Chip shortages will likely drive automotive OEMs to design their own chips
Researchers at Gartner predicts that by 2025, chip shortages and trends as electrification and autonomy will drive 50% of the top 10 automotive OEMs to design their own chips in a move to gain control over their product roadmap and supply chains.
“Automotive semiconductor supply chains are complex,” said Gaurav Gupta, research vice president at Gartner in a press release. “In most cases, chip makers are traditionally Tier 3 or Tier 4 suppliers to automakers, which means it usually takes a while until they adapt to the changes affecting automotive market demand. This lack of visibility in the supply chain has increased automotive OEMs desire to have greater control over their semiconductor supply.” Gupta points to the fact that the ongoing semiconductor shortage is primarily with mature semiconductor technology node devices, fabricated on smaller 8-inch wafers, where capacity expansion is difficult. “The fact that the automotive industry has been conservative in qualifying older devices on larger wafer sizes has also hurt them and will likely motivate them to take chip design in-house,” Gupta explains. Trying to regains control by bringing chip design in-house isn't new.
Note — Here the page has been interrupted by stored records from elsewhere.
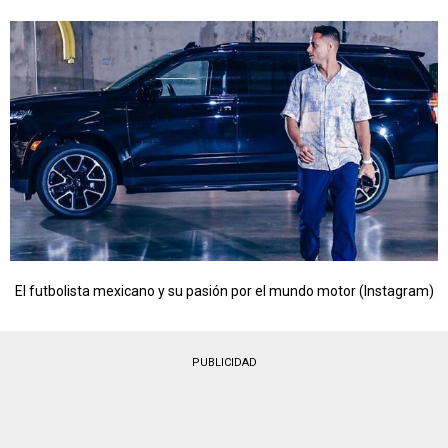
El futbolista mexicano y su pasión por el mundo motor (Instagram)
PUBLICIDAD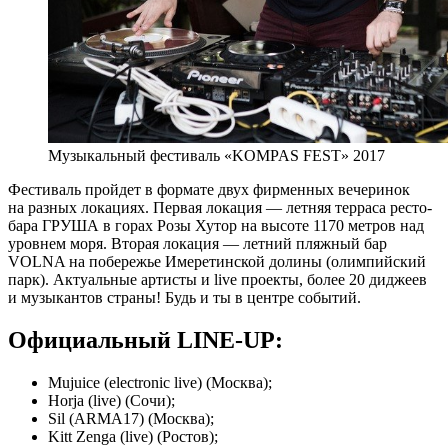
Музыкальный фестиваль «KOMPAS FEST» 2017
Фестиваль пройдет в формате двух фирменных вечеринок
на разных локациях. Первая локация — летняя терраса ресто-
бара ГРУША в горах Розы Хутор на высоте 1170 метров над
уровнем моря. Вторая локация — летний пляжный бар
VOLNA на побережье Имеретинской долины (олимпийский
парк). Актуальные артисты и live проекты, более 20 диджеев
и музыкантов страны! Будь и ты в центре событий.
Официальный LINE-UP:
Mujuice (electronic live) (Москва);
Horja (live) (Сочи);
Sil (ARMA17) (Москва);
Kitt Zenga (live) (Ростов);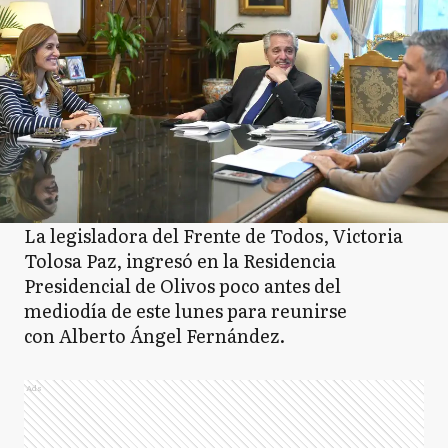
La legisladora del Frente de Todos, Victoria
Tolosa Paz, ingresó en la Residencia
Presidencial de Olivos poco antes del
mediodía de este lunes para reunirse
con Alberto Ángel Fernández.
Ads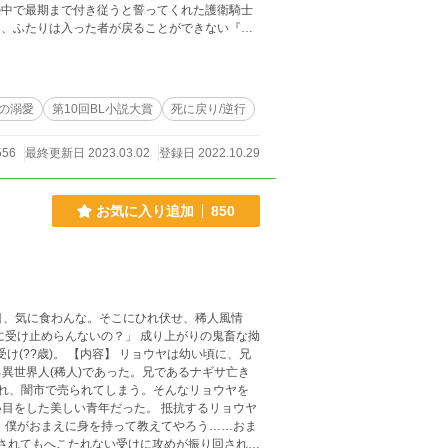
放されたことでレフのルティアへの執着と狂っ
。 千年にも及ぶ執着愛とそ
す。ハッピーエンドの予定ではありますが、メ
の溺愛
第10回BL小説大賞
死に戻り/逆行
れますのでご理解いただいた上で少しでも楽しん
だった『死に戻り/逆行』タグを追加しました。
556
最終更新日 2023.03.02
登録日 2022.10.29
お気に入り追加
850
に受け止めらんないの？」 成り上がりの鬼畜な拗
ョウヤは幼い頃に、兄
異世界人(稀人)であった。兄であるナギサ亡き
れ、闇市で売られてしまう。そんなリョウヤを
目をした美しい青年だった。 抵抗するリョウヤ
、僕がおまえに身を持って教えてやろう……おま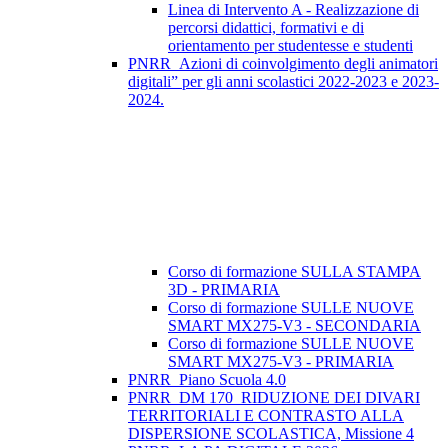
Linea di Intervento A - Realizzazione di
percorsi didattici, formativi e di
orientamento per studentesse e studenti
PNRR_Azioni di coinvolgimento degli animatori
digitali” per gli anni scolastici 2022-2023 e 2023-
2024.
Corso di formazione SULLA STAMPA
3D - PRIMARIA
Corso di formazione SULLE NUOVE
SMART MX275-V3 - SECONDARIA
Corso di formazione SULLE NUOVE
SMART MX275-V3 - PRIMARIA
PNRR_Piano Scuola 4.0
PNRR_DM 170_RIDUZIONE DEI DIVARI
TERRITORIALI E CONTRASTO ALLA
DISPERSIONE SCOLASTICA, Missione 4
It even has it's own term; ‘OEM-Foundry-Direct’, and it isn't unique to the automotive industry either – it is also expected to intensify among tech companies as some changes are happening in the semiconductor market. Semiconductor chip foundries, such as TSMC and Samsung, have provided access to cutting-edge manufacturing processes, and other semiconductor vendors have given access to advanced intellectual property that makes custom chip design relatively easy. “We also anticipate that the lessons learned from the microchip shortage will further drive automakers to become tech companies,” says Gupta.